Auffällig hierbei ist, daß die klassische Zeichenstruktur der Dialogzuweisung im Stummfilm trotz der farblichen Unterschiedlichkeit der Zwischentitel dennoch beibehalten ist; folglich ist die Szene nicht bereits auf eine beabsichtigte farbliche Unterscheidung hin montiert worden.
Die Dialogzuweisung im Stummfilm funktionierte allgemein nach drei Kriterien:
1. Der Zwischentitel wurde durch Anführungszeichen (“”) als Dialog ausgewiesen – im Gegensatz zu erläuternden Inserts.
2. Der Dialog-Zwischentitel wurde zwischen zwei gleiche Einstellungen der den Mund bewegenden Figur montiert.
3. Zumindest der erste Zwischentitel ist adressiert. (“‘Christine,…(Text)’”). Hierdurch ist der Adressat des Dialogsatzes identifiziert und dem Zuschauer als nicht identisch mit dem Sprecher ausgewiesen.
Dem denkbaren Einwand, es könne sich hier ebensogut um eine ortsbezogene Farbgebung handeln, da sich die beiden Figuren Christine und Phantom an verschiedenen Orten aufhalten (eben diesseits und jenseits der Wand), läßt sich entgegenhalten, daß die Systematik von Grün als Leitfarbe des Phantoms in der ersten Filmhälfte konsequent durchgehalten ist: In der Szene beispielsweise, als das Phantom den großen Kronleuchter im Zuschauersaal absägt, wird die ortsbezogene Farbgebung zugunsten der personenbezogenen aufgegeben. Schauplätze, die nach der ortsbezogen definierten Farbe Violett sein müßten (bei der Flucht des Phantoms über die Lichtböden etwa) sind mit einem Male ebenfalls Grün.
Literaturverzeichnis
Regel, Helmut (1985) Das Cabinet des Dr. Caligari in Farbe – Zur Rekonstruktion durch das Bundesarchiv. In: Fischer, Robert (Hrsg.): Das Cabinet des Dr. Caligari. Stuttgart: Fischer, Kress, Wiedleroither, 8–13. (FOCUS-Filmtexte).”
(Traber, Bodo (1995): Dramaturgische Funktionen monochromer Farbgebung im Stummfilm. In: Karl-Dietmar Möller-Nass Möller-Nass, Hasko Schneider and Hans J. Wulff (eds.): 1. Film- und Fernsehwissenschaftliches Kolloquium. Münster: MAkS, pp. 30–36, on pp. 31–33.) (in German)
The Ten Commandments (USA 1923, Cecil B. DeMille)
“Laboratory services for Technicolor were headed by Carl A. “Doc” Willat, older brother of Irvin Willat. With an entree to the studio, Technicolor offered to shoot for free. If DeMille liked the footage, he could use it in the finished film. If he didn’t, Technicolor agreed to destroy the color material. The proposal appealed to DeMille. He had a long-standing interest in color on the screen and his films were noted for their use of elaborate tinting and toning. He also employed the Handschiegl stencil-color process on all of his silent films after 1917.
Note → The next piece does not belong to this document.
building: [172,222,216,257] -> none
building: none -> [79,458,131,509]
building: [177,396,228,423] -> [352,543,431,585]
Rennahan’s Technicolor footage met with the director’s approval and was used in the picture. However, the color coverage of the Exodus did not duplicate every set-up of the black & white cameras, so DeMille was forced to integrate the color scenes with tinted and toned monochrome footage. He also employed the Handschiegl process to augment the natural color footage.
The version of The Ten Commandments currently released by Paramount Home Video does not preserve
the original tints and tones of the rest of film, but it does offer an opportunity to view the color footage. As odd
as this may seem, the warm red and green tones of the Technicolor footage blended almost imperceptibly with the sepia-tinted scenes. An example of the Handschiegl process can also be seen in the video release in the bright orange wall of fire that halts the Pharaoh’s charioteers.
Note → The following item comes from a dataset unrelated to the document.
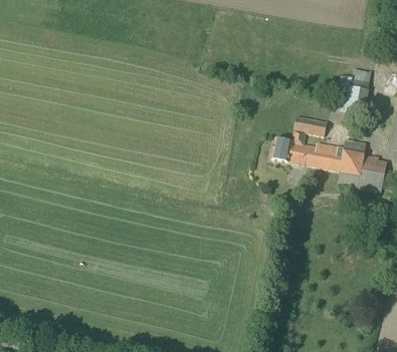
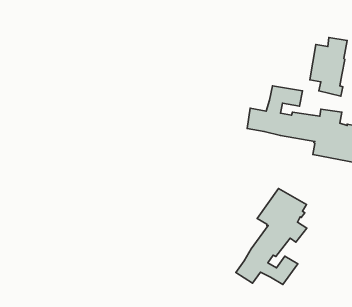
building: none -> [236,188,307,284]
Shooting in late spring, DeMille encountered typical California coastal weather: night and morning low clouds and fog, with clearing by midday. A reporter visiting the location in early June wrote, “There is much fog and little sunshine… Though the scenes were supposed to take place in intense heat, the wind was so bitter that the cast and extras had to huddle in blankets to keep warm before a scene began.”
(Birchard, Robert S. (1992): The Ten Commandments (1923). DeMille Completes Personal Exodus. In: American Cinematographer, 73,10, pp. 76–80, on pp. 76–77.)